Airbnb expects third-quarter revenue of $2.78 billion to $2.88 billion, which is expected to be the highest yet. It also expects Adjusted Ebitda to be the highest yet, although it did not provide a figure. Analysts on average had expected earnings of $1.29 per share on revenue of $2.77 billion and adjusted Ebitda of $1.26 billion, according to FactSet.
Responding to analysts on the call who wanted to know the possible macroeconomic effects on the business, Stephenson said, “We don’t know what the economy will bring, but we know Airbnb is resilient.” He noted that the company has different types of real estate listings; that he had “already made difficult choices” in laying off employees at the start of the coronavirus pandemic; and that it’s “a leaner, tighter machine”.
The company said the Asia-Pacific region “remains depressed” compared to the same period before the pandemic, and Stephenson expressed optimism for the upside once it catches up with the recovery in other regions.

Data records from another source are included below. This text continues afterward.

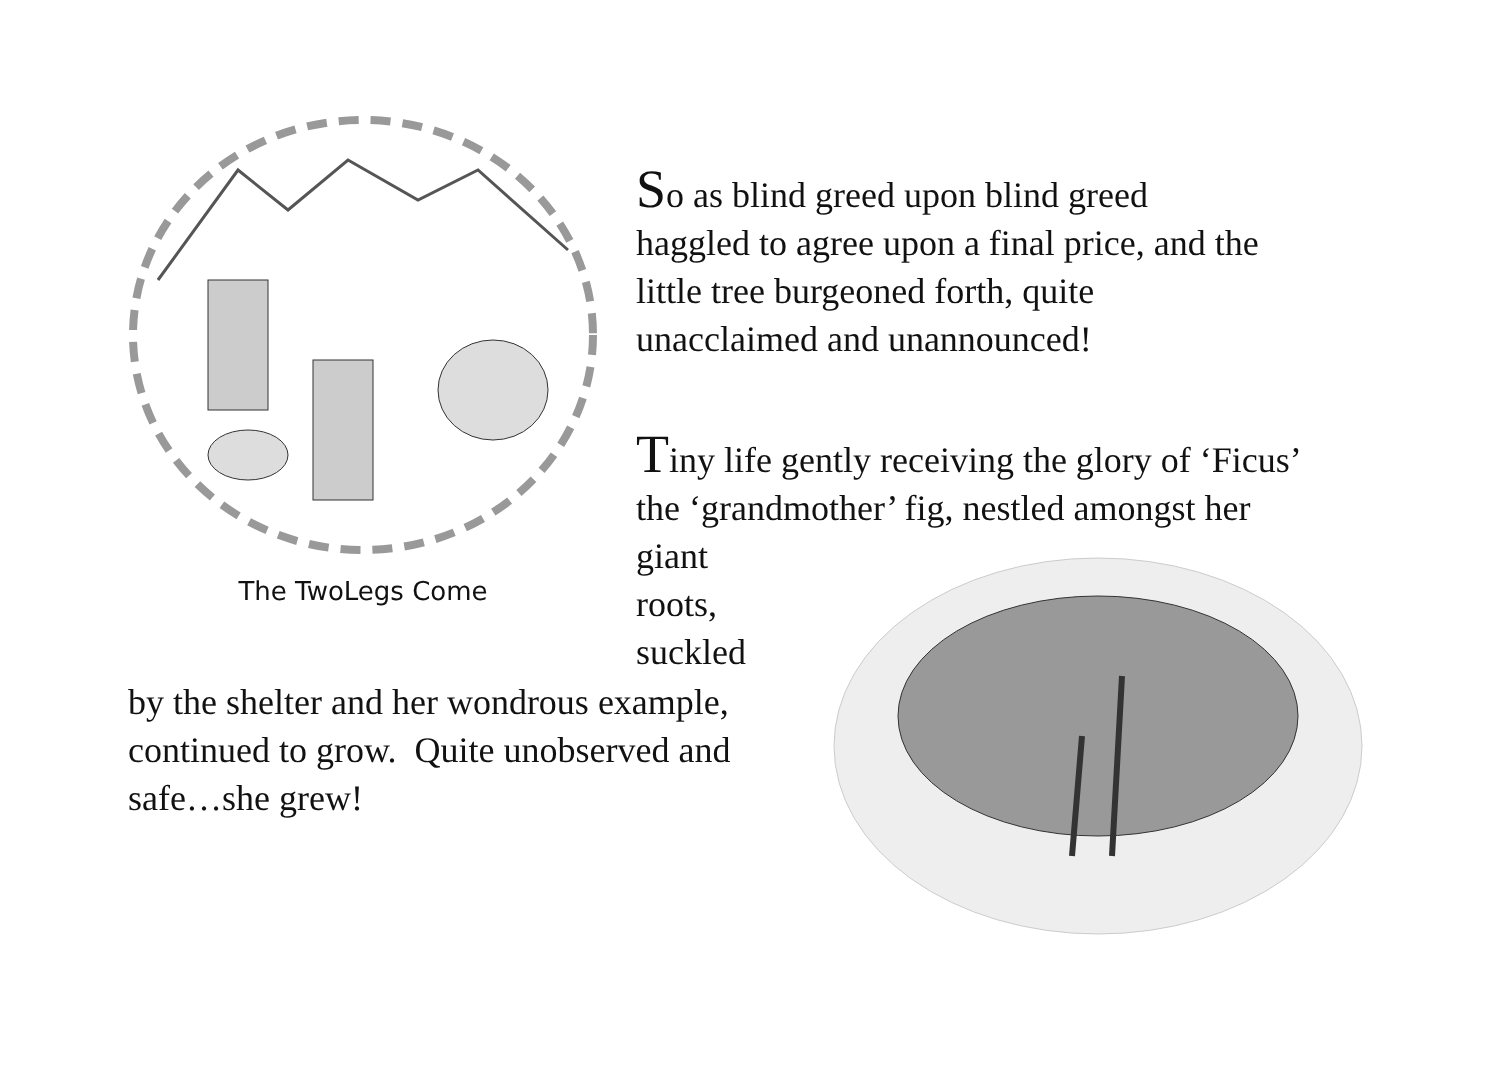The TwoLegs Come
So as blind greed upon blind greed
haggled to agree upon a final price, and the
little tree burgeoned forth, quite
unacclaimed and unannounced!
Tiny life gently receiving the glory of ‘Ficus’
the ‘grandmother’ fig, nestled amongst her
giant
roots,
suckled
by the shelter and her wondrous example, continued to grow. Quite unobserved and safe…she grew!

YipitData, which tracks Airbnb’s active listings, said it saw year-over-year growth in June in all regions except China – where the company pulled all of its listings due to difficulty doing business there, she said in May. June registrations in North America were up 19% year over year. Two regions, Latin America and the Middle East and Africa, each saw 14% growth in registrations in June, according to YipitData.
Airbnb shares have fallen about 30% so far this year. For comparison, the S&P 500 SPX index,
has declined by 13% since the beginning of the year.